How can I code a servlet to recover from a network blip (we all have them occasionally) that causes all of the physical database connections to be severed?
Despite the fact that these physical connections are now stale, DataSource.getConnection will continue to return them like they are good which then results in a continuous stream of database errors. I know that restarting the servlet will work, but this means downtime and human intervention. There should be a way to re-establish these connections within the code. I can trap for exceptions that indicate this situation, but I don't see a way drop the stale physical connection within the connection pool and create a new one.
Generally, once an exception on the connection managed by a pool is detected, the connection pool marks the connection unusable and physically closes it and throws it away once it's been returned to the pool. So the problem is not that your invalid connection remains forever in the pool, but that after the network blip all connections currently in the pool will be invalid and subsequent requests will obtain invalid connections from the pool until all of them are tried, found faulty and expunged from the pool. (This might be implementation dependent, I've learned this much form the Oracle's documentation of its own implementation.)
Most connection pools can be configured to verify connections before handing them out, which would resolve this issue completely (I assume), but it has some overhead (the connection is verified by issuing a harmless SQL statement on it). Depending on your application, the overhead can be very high.
An untested idea of mine: if you don't want to have the connection validated by the pool at every request, you might put additional logic into your code where the connection is being acquired.

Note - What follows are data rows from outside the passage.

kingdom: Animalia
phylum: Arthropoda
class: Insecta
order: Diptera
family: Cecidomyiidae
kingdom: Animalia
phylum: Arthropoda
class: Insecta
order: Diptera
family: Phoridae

You'd set a flag whenever a database error has occurred, and in that case you'd validate the connection after it was acquired from the pool, and if it was not valid, retry. When getting a valid connection eventually, you'd clear the error flag. This assumes that you can track an occurrence of SQLException throughout your application, and that during normal execution your application does not produce lots of these.

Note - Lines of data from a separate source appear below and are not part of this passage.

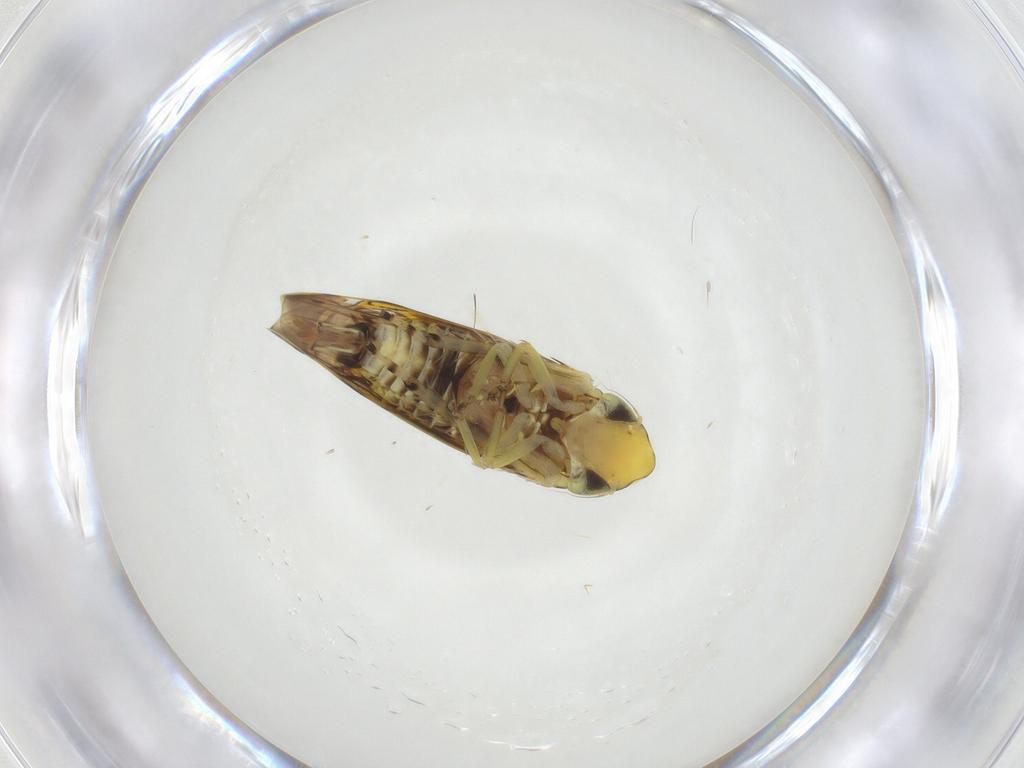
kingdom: Animalia
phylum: Arthropoda
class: Insecta
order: Hemiptera
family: Cicadellidae
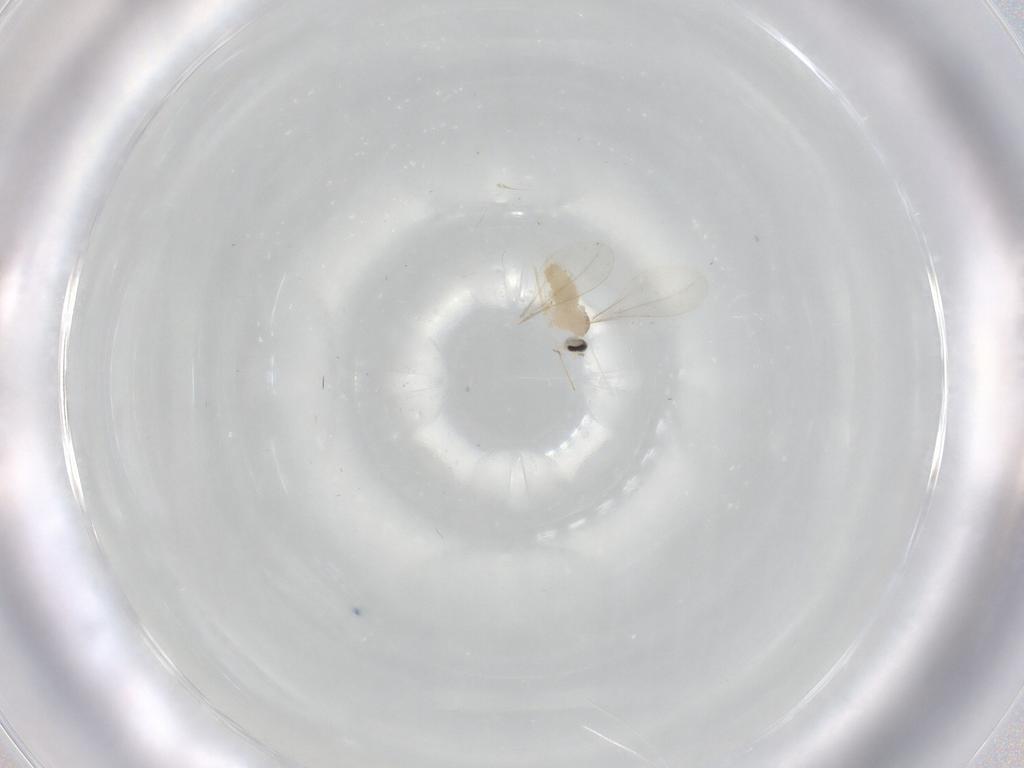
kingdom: Animalia
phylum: Arthropoda
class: Insecta
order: Diptera
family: Cecidomyiidae
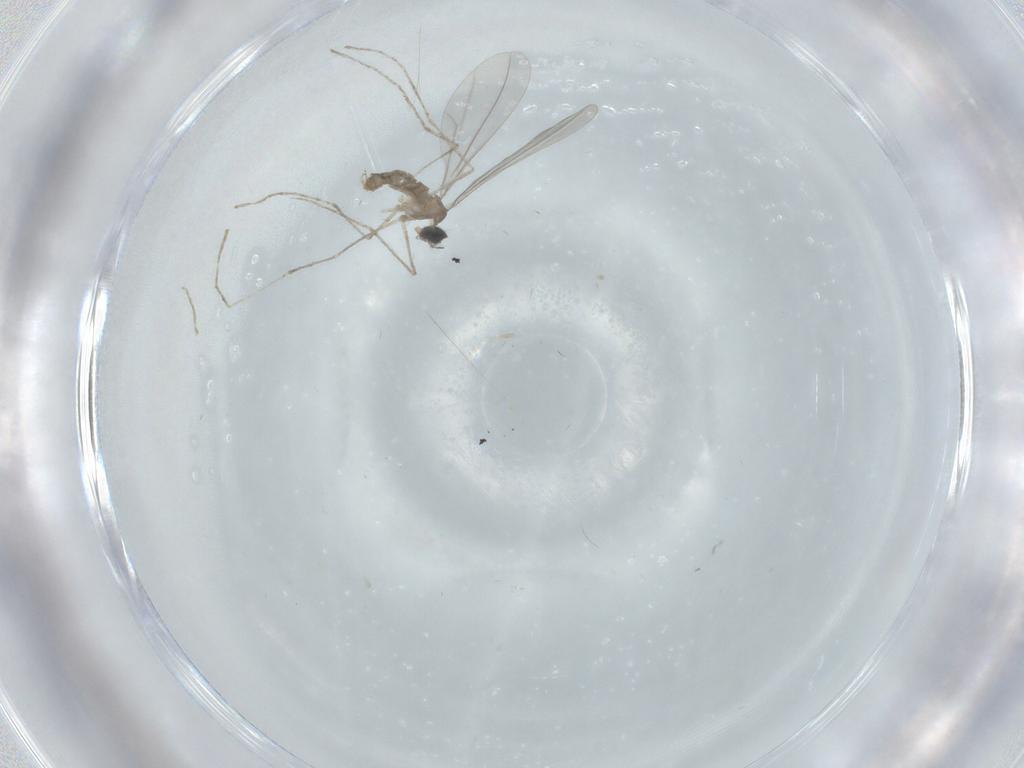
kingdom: Animalia
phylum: Arthropoda
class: Insecta
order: Diptera
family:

This might be too DIY. I'm no expert on this, I just had to solve a couple of connection pool issues myself and spent some time thinking and reading about them. Hope someone will be able to come up with a better solution.
I recall having this problem several years ago; I still have the code in production which is catching SQLException and retrying the operation if the class name of the exception ends with "StaleConnectionException". Our server has been upgraded several times since I did that and I have no idea whether the retry code actually does anything any more. It isn't broken, it's a low-volume application used only by people in my department, so there's no reason to review it.
My impression is that I haven't had to deal with this problem since I wrote that application, so maybe connection pooling has improved since then. Anyway I would certainly agree with Martin that investigating configuration options to make the problem go away is likely to be a better idea than building workarounds into your code. In my case I only had JDBC code in one place, so I only had to put my hack protective code in one place. If there were 78 servlets all with JDBC code, or if I had an ORM dealing with the database, it would have been another question entirely.